En la industria moderna, la gestión de sustancias inflamables es una realidad cotidiana. Refinerías, plantas de tratamiento de aguas residuales, almacenes de productos químicos, plantas de pintura y redes de distribución de energía operan constantemente con compuestos que, de mezclarse con el oxígeno en las proporciones adecuadas, pueden dar lugar a explosiones devastadoras. El control de estas atmósferas peligrosas es un pilar básico de la seguridad industrial. Para evitar siniestros y garantizar un entorno de trabajo seguro, la implementación de detectores de gas combustible es la medida de protección técnica más crítica y regulada por las normativas de prevención de riesgos.

Comprendiendo el concepto de LEL (Límite Inferior de Explosividad)

Los gases inflamables no explotan por el simple hecho de estar presentes en el aire; necesitan alcanzar una concentración mínima específica para poder inflamarse ante una fuente de ignición.
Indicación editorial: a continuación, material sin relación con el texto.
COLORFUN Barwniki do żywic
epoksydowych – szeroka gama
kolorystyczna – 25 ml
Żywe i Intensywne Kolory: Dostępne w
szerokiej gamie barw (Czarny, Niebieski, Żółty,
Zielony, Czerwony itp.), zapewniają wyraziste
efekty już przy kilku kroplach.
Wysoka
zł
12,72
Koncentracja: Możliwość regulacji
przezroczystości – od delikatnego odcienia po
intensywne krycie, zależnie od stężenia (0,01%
Esta concentración mínima se conoce como Límite Inferior de Explosividad (LEL o LIE).

Los detectores están calibrados para medir este porcentaje de riesgo. Por ejemplo, si un entorno muestra una lectura del 10% LEL, significa que el aire contiene una décima parte del gas necesario para provocar una explosión. Los sistemas de seguridad industrial configuran sus alarmas preventivas a niveles muy bajos (habitualmente al 10% o 20% LEL) para otorgar al personal el tiempo necesario para evacuar la zona o activar sistemas de ventilación forzada mucho antes de que el peligro sea inminente.
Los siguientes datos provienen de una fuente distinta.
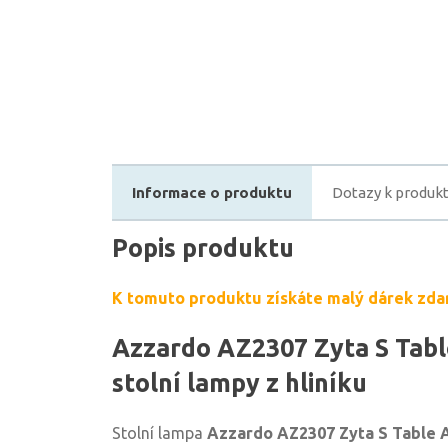
Informace o produktu
Dotazy k produk
Popis produktu
K tomuto produktu získáte malý dárek zda
Azzardo AZ2307 Zyta S Tabl
stolní lampy z hliníku
Stolní lampa
Azzardo AZ2307 Zyta S Table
Tecnologías clave: Perlas catalíticas frente a sensores infrarrojos

El corazón de un monitor de gases inflamables depende de su tecnología de detección, existiendo dos variantes principales en el mercado profesional:

  • Sensores de Perla Catalítica (Pellistor): Son los más comunes y económicos. Funcionan quemando de forma controlada trazas microscópicas de gas en un filamento interno, midiendo el cambio de temperatura. Requieren la presencia de oxígeno para operar y pueden verse afectados por contaminantes químicos.
  • Sensores Infrarrojos (NDIR): Una tecnología superior que no requiere oxígeno para realizar la medición. Utiliza luz infrarroja para identificar las moléculas de hidrocarburos, siendo inmune a la degradación química y ofreciendo una excelente estabilidad a largo plazo en atmósferas complejas.
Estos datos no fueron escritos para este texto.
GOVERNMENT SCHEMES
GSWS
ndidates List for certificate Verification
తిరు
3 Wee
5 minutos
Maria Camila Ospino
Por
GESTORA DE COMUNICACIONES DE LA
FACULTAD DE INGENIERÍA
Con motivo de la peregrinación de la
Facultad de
Certificación ATEX y seguridad intrínseca

Debido a que estos equipos operan en entornos donde el riesgo de explosión es real, sus componentes electrónicos deben estar diseñados para no convertirse ellos mismos en el detonante de una tragedia. Los detectores industriales deben contar de forma obligatoria con certificaciones de seguridad intrínseca o normativas ATEX. Esto garantiza que sus circuitos, baterías y carcasas no generarán chispas ni alcanzarán temperaturas superficiales capaces de iniciar la combustión del gas circundante, cerrando el círculo de la protección integral en los entornos de trabajo más exigentes.